= What to work on =
Images stay out. Everything else in the records is repeated exactly.
----- Data for this task -----
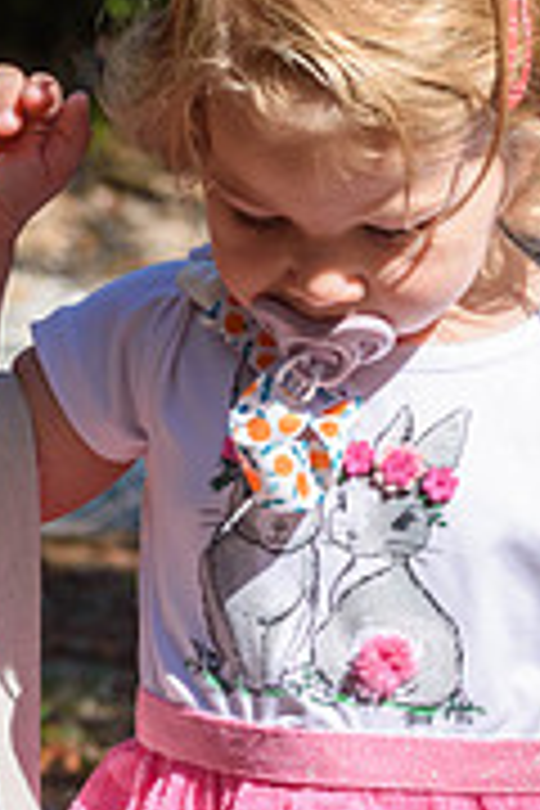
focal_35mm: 357
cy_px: 639
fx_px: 8032
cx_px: 356
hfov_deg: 3.9
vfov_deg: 5.8
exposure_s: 1/800
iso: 200
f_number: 7.1
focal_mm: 95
-----
= Reply =
focal_35mm: 357
cy_px: 639
fx_px: 8032
cx_px: 356
hfov_deg: 3.9
vfov_deg: 5.8
exposure_s: 1/800
iso: 200
f_number: 7.1
focal_mm: 95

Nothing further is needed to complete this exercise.